----- Records shown -----

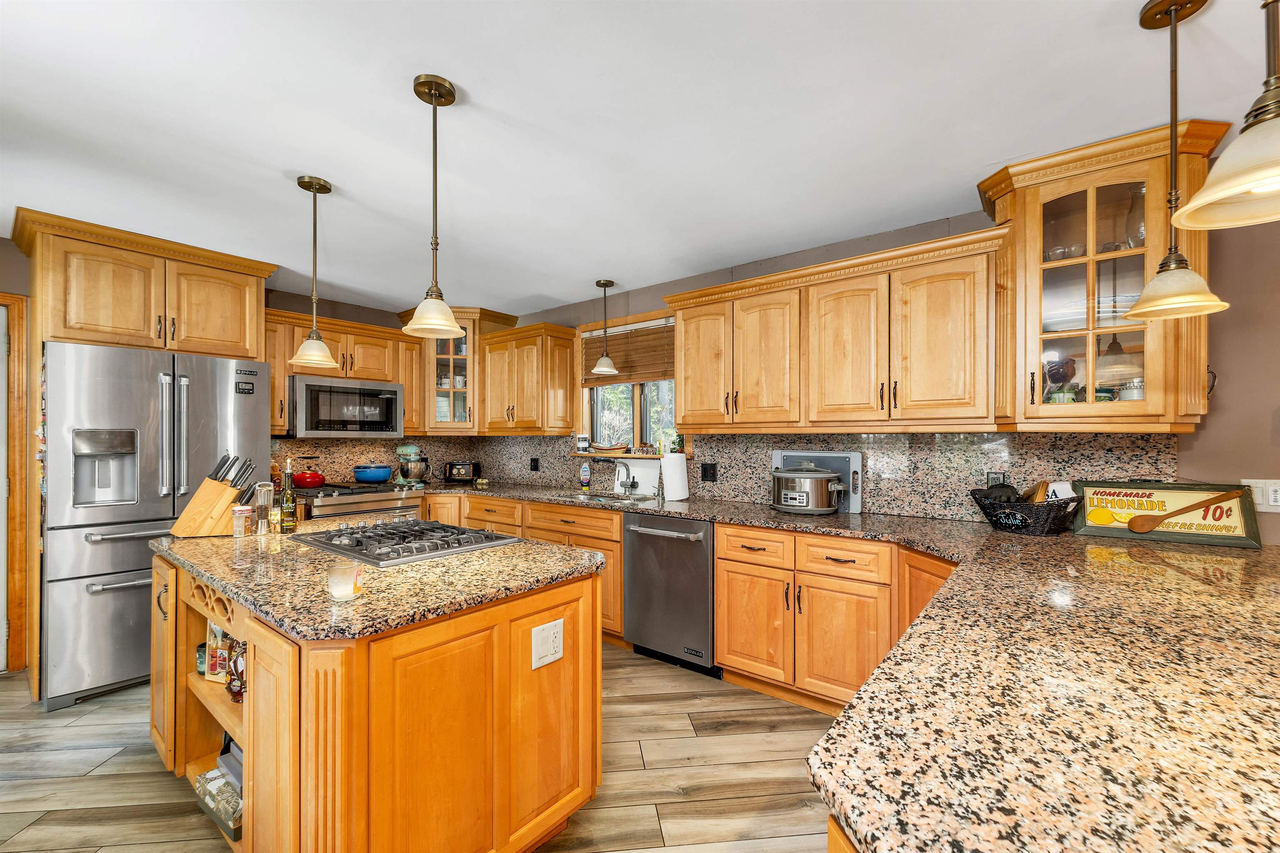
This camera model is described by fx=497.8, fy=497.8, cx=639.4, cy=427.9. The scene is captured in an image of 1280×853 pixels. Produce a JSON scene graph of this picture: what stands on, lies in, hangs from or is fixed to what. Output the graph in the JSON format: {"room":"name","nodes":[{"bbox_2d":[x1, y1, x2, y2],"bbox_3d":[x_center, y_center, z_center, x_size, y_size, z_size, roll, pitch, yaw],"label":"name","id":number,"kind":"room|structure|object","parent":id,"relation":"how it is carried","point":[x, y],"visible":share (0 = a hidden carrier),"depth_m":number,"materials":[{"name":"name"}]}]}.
{"room":"kitchen","nodes":[
{"label":"kitchen","id":0,"kind":"room"},
{"bbox_2d":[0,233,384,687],"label":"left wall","id":1,"kind":"structure","parent":0,"point":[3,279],"depth_m":3.87,"materials":[{"name":"brown paint"}]},
{"bbox_2d":[0,292,32,675],"bbox_3d":[-3.897,0.319,2.506,0.181,2.150,1.039,0,0,38],"label":"door frame","id":2,"kind":"structure","parent":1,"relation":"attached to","point":[13,339],"depth_m":2.81,"materials":[{"name":"brown wood"}]},
{"bbox_2d":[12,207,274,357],"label":"upper cabinet","id":3,"kind":"object","parent":1,"relation":"attached to","point":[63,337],"visible":0.92,"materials":[{"name":"brown wood"}]},
{"bbox_2d":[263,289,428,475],"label":"back wall","id":4,"kind":"structure","parent":0,"point":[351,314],"depth_m":3.99,"materials":[{"name":"paint"}]},
{"bbox_2d":[263,307,426,437],"bbox_3d":[-2.338,-0.377,3.910,0.407,0.857,1.166,0,0,38],"label":"upper cabinet","id":5,"kind":"object","parent":4,"relation":"attached to","point":[326,334],"visible":0.57,"depth_m":3.82,"materials":[{"name":"brown wood"}]},
{"bbox_2d":[284,375,403,437],"bbox_3d":[-2.342,-0.150,3.933,0.436,0.438,0.778,0,0,38],"label":"microwave","id":6,"kind":"object","parent":5,"relation":"attached to","point":[364,396],"visible":0.95,"depth_m":3.76,"materials":[{"name":"silver metal"}]},
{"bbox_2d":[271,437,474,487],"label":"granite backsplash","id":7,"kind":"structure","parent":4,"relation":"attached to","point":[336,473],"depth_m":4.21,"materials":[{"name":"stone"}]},
{"bbox_2d":[0,642,842,852],"bbox_3d":[-0.435,1.401,0.850,7.583,0.059,5.382,0,0,38],"label":"floor","id":8,"kind":"structure","parent":0,"point":[81,712],"depth_m":1.97,"materials":[{"name":"brown wood"}]},
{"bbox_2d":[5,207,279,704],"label":"refrigerator cabinet","id":9,"kind":"object","parent":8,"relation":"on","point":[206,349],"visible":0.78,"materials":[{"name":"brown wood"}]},
{"bbox_2d":[44,340,270,710],"bbox_3d":[-2.857,0.488,2.949,0.883,1.776,0.899,0,0,38],"label":"refrigerator","id":10,"kind":"object","parent":8,"relation":"on","point":[224,386],"visible":0.74,"depth_m":2.57,"materials":[{"name":"silver metal"}]},
{"bbox_2d":[291,480,426,523],"bbox_3d":[-2.220,0.921,3.844,0.742,0.965,0.799,0,0,38],"label":"range","id":11,"kind":"object","parent":8,"relation":"on","point":[341,503],"visible":0.22,"depth_m":3.66,"materials":[{"name":"silver metal"}]},
{"bbox_2d":[291,468,326,488],"bbox_3d":[-2.540,0.375,3.826,0.247,0.146,0.234,0,0,38],"label":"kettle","id":12,"kind":"object","parent":11,"relation":"on","point":[309,483],"visible":0.96,"depth_m":3.75,"materials":[{"name":"red metal"}]},
{"bbox_2d":[351,463,392,482],"bbox_3d":[-2.197,0.365,4.110,0.292,0.151,0.289,0,0,38],"label":"blue pot","id":13,"kind":"object","parent":11,"relation":"on","point":[366,473],"visible":0.99,"depth_m":4.01,"materials":[{"name":"blue metal"}]},
{"bbox_2d":[150,538,605,852],"bbox_3d":[-1.091,0.928,1.936,1.829,0.885,0.967,0,0,38],"label":"kitchen island","id":14,"kind":"object","parent":8,"relation":"on","point":[329,797],"visible":0.72,"depth_m":1.40,"materials":[{"name":"brown wood"}]},
{"bbox_2d":[195,642,207,676],"bbox_3d":[-1.714,0.918,1.976,0.073,0.104,0.072,0,0,38],"label":"jar","id":15,"kind":"object","parent":14,"relation":"in","point":[201,663],"visible":0.37,"depth_m":1.95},
{"bbox_2d":[202,620,230,683],"bbox_3d":[-1.561,0.837,1.887,0.182,0.249,0.059,0,0,15],"label":"box","id":16,"kind":"object","parent":14,"relation":"in","point":[214,673],"visible":0.47,"depth_m":1.87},
{"bbox_2d":[193,762,243,841],"bbox_3d":[-1.327,1.186,1.711,0.385,0.211,0.230,0,0,38],"label":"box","id":17,"kind":"object","parent":14,"relation":"in","point":[206,779],"visible":0.44,"depth_m":1.65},
{"bbox_2d":[225,636,247,702],"bbox_3d":[-1.331,0.797,1.676,0.121,0.229,0.089,0,0,38],"label":"bottle","id":18,"kind":"object","parent":14,"relation":"in","point":[236,665],"visible":0.57,"depth_m":1.64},
{"bbox_2d":[148,512,606,643],"bbox_3d":[-1.053,0.483,2.022,1.702,0.039,1.082,0,0,38],"label":"island countertop","id":19,"kind":"structure","parent":14,"relation":"on","point":[364,605],"depth_m":1.54,"materials":[{"name":"stone"}]},
{"bbox_2d":[170,452,258,537],"bbox_3d":[-1.877,0.294,2.214,0.318,0.345,0.111,0,0,-23],"label":"knife block","id":20,"kind":"object","parent":19,"relation":"on","point":[214,518],"visible":0.95,"depth_m":2.17,"materials":[{"name":"brown wood"}]},
{"bbox_2d":[231,505,252,538],"bbox_3d":[-1.711,0.402,2.145,0.074,0.125,0.073,0,0,38],"label":"spice jar","id":21,"kind":"object","parent":19,"relation":"on","point":[241,511],"visible":0.99,"depth_m":2.12,"materials":[{"name":"clear glass"}]},
{"bbox_2d":[253,482,274,533],"bbox_3d":[-1.685,0.355,2.236,0.076,0.215,0.076,0,0,38],"label":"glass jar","id":22,"kind":"object","parent":19,"relation":"on","point":[261,496],"visible":0.98,"depth_m":2.21,"materials":[{"name":"clear glass"}]},
{"bbox_2d":[277,456,298,532],"bbox_3d":[-1.583,0.295,2.241,0.070,0.332,0.069,0,0,38],"label":"oil bottle","id":23,"kind":"object","parent":19,"relation":"on","point":[289,496],"visible":0.99,"depth_m":2.22,"materials":[{"name":"glass"}]},
{"bbox_2d":[326,560,364,600],"bbox_3d":[-0.791,0.410,1.345,0.091,0.085,0.090,0,0,38],"label":"candle","id":24,"kind":"object","parent":19,"relation":"on","point":[344,593],"visible":1,"depth_m":1.31,"materials":[{"name":"clear"}]},
{"bbox_2d":[292,517,524,566],"bbox_3d":[-0.963,0.436,2.063,0.733,0.049,0.558,0,0,38],"label":"gas cooktop","id":25,"kind":"object","parent":19,"relation":"in","point":[492,538],"visible":0.99,"depth_m":1.95,"materials":[{"name":"silver metal"}]},
{"bbox_2d":[530,619,564,669],"bbox_3d":[-0.285,0.678,1.560,0.009,0.123,0.119,0,0,38],"label":"outlet","id":26,"kind":"object","parent":14,"relation":"attached to","point":[557,630],"visible":0.98,"depth_m":1.55,"materials":[{"name":"white plastic"}]},
{"bbox_2d":[415,489,624,645],"bbox_3d":[-0.912,0.961,3.899,2.284,0.885,0.701,0,0,38],"label":"base cabinet","id":27,"kind":"object","parent":8,"relation":"on","point":[617,526],"visible":0.19,"depth_m":3.42,"materials":[{"name":"brown wood"}]},
{"bbox_2d":[621,513,716,676],"bbox_3d":[0.315,0.952,3.077,0.606,0.868,0.692,0,0,38],"label":"dishwasher","id":28,"kind":"object","parent":8,"relation":"on","point":[680,553],"visible":0.75,"depth_m":2.84,"materials":[{"name":"silver metal"}]},
{"bbox_2d":[713,522,953,713],"bbox_3d":[1.101,0.938,2.526,1.249,0.868,0.638,0,0,38],"label":"base cabinet","id":29,"kind":"object","parent":8,"relation":"on","point":[740,588],"visible":0.51,"depth_m":2.38,"materials":[{"name":"brown wood"}]},
{"bbox_2d":[390,481,1279,852],"bbox_3d":[0.035,0.474,2.143,4.510,0.053,1.923,0,0,38],"label":"granite countertop","id":30,"kind":"structure","parent":29,"relation":"on","point":[770,523],"depth_m":0.84,"materials":[{"name":"brown stone"}]},
{"bbox_2d":[394,444,429,484],"bbox_3d":[-1.970,0.318,4.298,0.350,0.342,0.213,0,0,38],"label":"stand mixer","id":31,"kind":"object","parent":30,"relation":"on","point":[414,466],"visible":0.98,"depth_m":4.22,"materials":[{"name":"metal"}]},
{"bbox_2d":[443,461,480,482],"bbox_3d":[-1.642,0.402,4.593,0.323,0.180,0.187,0,0,2],"label":"toaster","id":32,"kind":"object","parent":30,"relation":"on","point":[464,471],"visible":0.99,"depth_m":4.52,"materials":[{"name":"black metal"}]},
{"bbox_2d":[578,460,592,490],"bbox_3d":[-0.436,0.367,3.981,0.084,0.229,0.070,0,0,38],"label":"soap bottle","id":33,"kind":"object","parent":30,"relation":"on","point":[584,473],"visible":0.99,"depth_m":3.95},
{"bbox_2d":[565,491,656,504],"bbox_3d":[-0.243,0.584,3.483,0.699,0.168,0.495,0,0,38],"label":"sink","id":34,"kind":"object","parent":30,"relation":"in","point":[599,498],"visible":0.35,"depth_m":3.61,"materials":[{"name":"silver metal"}]},
{"bbox_2d":[612,460,639,495],"bbox_3d":[-0.110,0.350,3.608,0.137,0.260,0.238,0,0,38],"label":"faucet","id":35,"kind":"object","parent":30,"relation":"on","point":[627,468],"visible":0.99,"depth_m":3.64,"materials":[{"name":"silver metal"}]},
{"bbox_2d":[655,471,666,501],"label":"soap dispenser","id":36,"kind":"object","parent":30,"relation":"on","point":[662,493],"visible":1,"depth_m":3.39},
{"bbox_2d":[659,450,689,500],"bbox_3d":[0.234,0.313,3.391,0.178,0.330,0.178,0,0,38],"label":"paper towel roll","id":37,"kind":"object","parent":30,"relation":"on","point":[665,461],"visible":0.99,"depth_m":3.33,"materials":[{"name":"white paper"}]},
{"bbox_2d":[771,464,844,514],"bbox_3d":[0.950,0.338,2.870,0.389,0.267,0.313,0,0,38],"label":"slow cooker","id":38,"kind":"object","parent":30,"relation":"on","point":[805,506],"visible":0.99,"depth_m":2.75,"materials":[{"name":"silver metal"}]},
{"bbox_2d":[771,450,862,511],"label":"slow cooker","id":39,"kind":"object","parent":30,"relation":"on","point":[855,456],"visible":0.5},
{"bbox_2d":[967,487,1085,534],"bbox_3d":[1.737,0.359,2.258,0.409,0.204,0.318,0,0,38],"label":"basket","id":40,"kind":"object","parent":30,"relation":"on","point":[990,516],"visible":0.89,"depth_m":2.17,"materials":[{"name":"black wicker"}]},
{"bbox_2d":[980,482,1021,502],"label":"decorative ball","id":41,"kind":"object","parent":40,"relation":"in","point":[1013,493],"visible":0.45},
{"bbox_2d":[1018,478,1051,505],"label":"brown item in wire basket","id":42,"kind":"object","parent":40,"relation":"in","point":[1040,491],"visible":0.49,"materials":[{"name":"brown wood"}]},
{"bbox_2d":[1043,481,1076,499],"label":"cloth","id":43,"kind":"object","parent":40,"relation":"in","point":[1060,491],"visible":0.41,"depth_m":2.20,"materials":[{"name":"white"}]},
{"bbox_2d":[1071,480,1263,547],"bbox_3d":[2.173,0.345,2.079,0.575,0.236,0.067,0,0,31],"label":"sign","id":44,"kind":"object","parent":30,"relation":"on","point":[1101,533],"visible":0.82,"depth_m":2.05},
{"bbox_2d":[1126,489,1244,533],"bbox_3d":[2.223,0.341,2.026,0.382,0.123,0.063,0,0,17],"label":"wooden spoon","id":45,"kind":"object","parent":44,"relation":"attached to","point":[1158,523],"visible":0.98,"depth_m":2.02,"materials":[{"name":"brown wood"}]},
{"bbox_2d":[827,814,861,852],"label":"base cabinet","id":46,"kind":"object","parent":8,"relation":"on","point":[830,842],"visible":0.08,"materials":[{"name":"orange wood"}]},
{"bbox_2d":[0,0,1278,318],"bbox_3d":[-0.579,-1.146,1.074,7.594,0.097,5.144,0,0,38],"label":"ceiling","id":47,"kind":"structure","parent":0,"point":[464,71],"depth_m":1.76,"materials":[{"name":"white paint"}]},
{"bbox_2d":[287,175,339,370],"bbox_3d":[-1.447,-0.684,2.223,0.194,0.825,0.193,0,0,38],"label":"pendant light","id":48,"kind":"object","parent":47,"relation":"hanging from","point":[309,182],"visible":0.99,"depth_m":2.20,"materials":[{"name":"gold"}]},
{"bbox_2d":[400,73,465,340],"bbox_3d":[-0.665,-0.703,1.621,0.196,0.810,0.196,0,0,38],"label":"pendant light","id":49,"kind":"object","parent":47,"relation":"hanging from","point":[416,327],"visible":1,"depth_m":1.60,"materials":[{"name":"gold"}]},
{"bbox_2d":[590,279,619,375],"bbox_3d":[-0.253,-0.746,3.664,0.208,0.670,0.208,0,0,38],"label":"pendant light","id":50,"kind":"object","parent":47,"relation":"hanging from","point":[604,284],"visible":1,"depth_m":3.63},
{"bbox_2d":[1121,0,1230,320],"bbox_3d":[1.383,-0.699,1.300,0.202,0.815,0.201,0,0,38],"label":"pendant light","id":51,"kind":"object","parent":47,"relation":"hanging from","point":[1168,264],"visible":1,"depth_m":1.29,"materials":[{"name":"gold"}]},
{"bbox_2d":[1170,0,1279,231],"bbox_3d":[0.942,-0.724,0.736,0.231,0.804,0.231,0,0,38],"label":"pendant light","id":52,"kind":"object","parent":47,"relation":"hanging from","point":[1216,195],"visible":0.99,"depth_m":0.75,"materials":[{"name":"beige glass"}]},
{"bbox_2d":[479,164,1279,544],"bbox_3d":[1.239,0.146,2.928,7.238,2.484,0.146,0,0,38],"label":"back wall","id":53,"kind":"structure","parent":0,"point":[1223,416],"depth_m":2.02,"materials":[{"name":"paint"}]},
{"bbox_2d":[411,307,516,434],"bbox_3d":[-1.666,-0.483,4.505,0.726,1.092,0.709,0,0,38],"label":"glass cabinet","id":54,"kind":"object","parent":53,"relation":"attached to","point":[474,337],"visible":0.68,"depth_m":4.32,"materials":[{"name":"brown"}]},
{"bbox_2d":[479,320,579,434],"bbox_3d":[-0.955,-0.382,4.244,0.828,0.882,0.378,0,0,38],"label":"upper cabinet","id":55,"kind":"object","parent":53,"relation":"attached to","point":[564,379],"visible":0.99,"depth_m":4.07,"materials":[{"name":"brown wood"}]},
{"bbox_2d":[576,313,678,453],"bbox_3d":[-0.054,-0.312,3.932,1.141,1.114,0.160,0,0,38],"label":"window","id":56,"kind":"structure","parent":53,"relation":"in","point":[599,414],"depth_m":3.97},
{"bbox_2d":[575,434,590,452],"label":"canister","id":57,"kind":"object","parent":56,"relation":"on","point":[582,441],"visible":1,"depth_m":4.20,"materials":[{"name":"white"}]},
{"bbox_2d":[588,442,627,453],"bbox_3d":[-0.256,0.171,4.058,0.371,0.073,0.145,0,0,38],"label":"bowl","id":58,"kind":"object","parent":56,"relation":"on","point":[602,448],"visible":1,"depth_m":4.01,"materials":[{"name":"brown wood"}]},
{"bbox_2d":[578,319,674,386],"bbox_3d":[-0.078,-0.581,3.913,1.051,0.445,0.049,0,0,38],"label":"window blind","id":59,"kind":"object","parent":56,"relation":"attached to","point":[657,376],"visible":0.71,"depth_m":3.89,"materials":[{"name":"brown wood"}]},
{"bbox_2d":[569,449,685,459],"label":"window sill","id":60,"kind":"structure","parent":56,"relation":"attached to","point":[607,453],"depth_m":3.82,"materials":[{"name":"brown wood"}]},
{"bbox_2d":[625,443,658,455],"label":"small sign","id":61,"kind":"object","parent":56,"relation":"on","point":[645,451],"visible":0.99,"depth_m":3.77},
{"bbox_2d":[669,430,685,453],"bbox_3d":[0.284,0.104,3.677,0.125,0.178,0.113,0,0,38],"label":"potted plant","id":62,"kind":"object","parent":56,"relation":"on","point":[677,443],"visible":0.88,"depth_m":3.65,"materials":[{"name":"green plant"}]},
{"bbox_2d":[267,430,1177,521],"bbox_3d":[-0.010,0.259,3.214,4.968,0.453,0.662,0,0,38],"label":"granite backsplash","id":63,"kind":"structure","parent":53,"relation":"attached to","point":[755,496],"depth_m":2.77,"materials":[{"name":"stone"}]},
{"bbox_2d":[530,457,539,471],"bbox_3d":[-0.927,0.327,4.369,0.081,0.126,0.021,0,0,38],"label":"wall outlet","id":64,"kind":"object","parent":63,"relation":"attached to","point":[534,468],"visible":0.97,"depth_m":4.36,"materials":[{"name":"black plastic"}]},
{"bbox_2d":[700,462,717,481],"bbox_3d":[0.466,0.298,3.359,0.115,0.121,0.009,0,0,38],"label":"wall outlet","id":65,"kind":"object","parent":63,"relation":"attached to","point":[705,471],"visible":0.97,"depth_m":3.36,"materials":[{"name":"black plastic"}]},
{"bbox_2d":[985,471,1007,488],"bbox_3d":[1.738,0.273,2.427,0.074,0.118,0.009,0,0,38],"label":"wall outlet","id":66,"kind":"object","parent":63,"relation":"attached to","point":[993,481],"visible":0.54,"depth_m":2.42,"materials":[{"name":"black"}]},
{"bbox_2d":[659,227,1006,434],"bbox_3d":[0.960,-0.408,2.795,1.759,0.864,0.382,0,0,38],"label":"upper cabinet run","id":67,"kind":"object","parent":53,"relation":"attached to","point":[687,391],"visible":0.98,"depth_m":2.49,"materials":[{"name":"brown wood"}]},
{"bbox_2d":[979,118,1229,432],"bbox_3d":[1.871,-0.534,2.086,0.747,1.115,0.534,0,0,38],"label":"glass cabinet","id":68,"kind":"object","parent":53,"relation":"attached to","point":[1106,175],"visible":0.87,"depth_m":1.98,"materials":[{"name":"brown"}]},
{"bbox_2d":[1042,356,1077,402],"bbox_3d":[1.802,-0.186,2.143,0.113,0.221,0.113,0,0,3],"label":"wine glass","id":69,"kind":"object","parent":68,"relation":"in","point":[1050,374],"visible":0.93,"depth_m":2.12,"materials":[{"name":"glass"}]},
{"bbox_2d":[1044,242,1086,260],"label":"cup","id":70,"kind":"object","parent":68,"relation":"in","point":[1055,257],"visible":0.5,"depth_m":2.15,"materials":[{"name":"glass"}]},
{"bbox_2d":[1117,377,1144,400],"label":"dish","id":71,"kind":"object","parent":68,"relation":"in","point":[1126,396],"visible":0.56,"depth_m":2.02,"materials":[{"name":"white glass"}]},
{"bbox_2d":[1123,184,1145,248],"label":"glass vase","id":72,"kind":"object","parent":68,"relation":"in","point":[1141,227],"visible":0.49,"depth_m":1.98,"materials":[{"name":"clear glass"}]},
{"bbox_2d":[1240,479,1279,512],"bbox_3d":[2.420,0.262,1.925,0.118,0.122,0.016,0,0,38],"label":"light switch","id":73,"kind":"object","parent":53,"relation":"attached to","point":[1278,503],"visible":0.81,"depth_m":1.93,"materials":[{"name":"white plastic"}]}
]}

-----

Please provide nothing but the number of lines in the records that hold the string "cooker".

2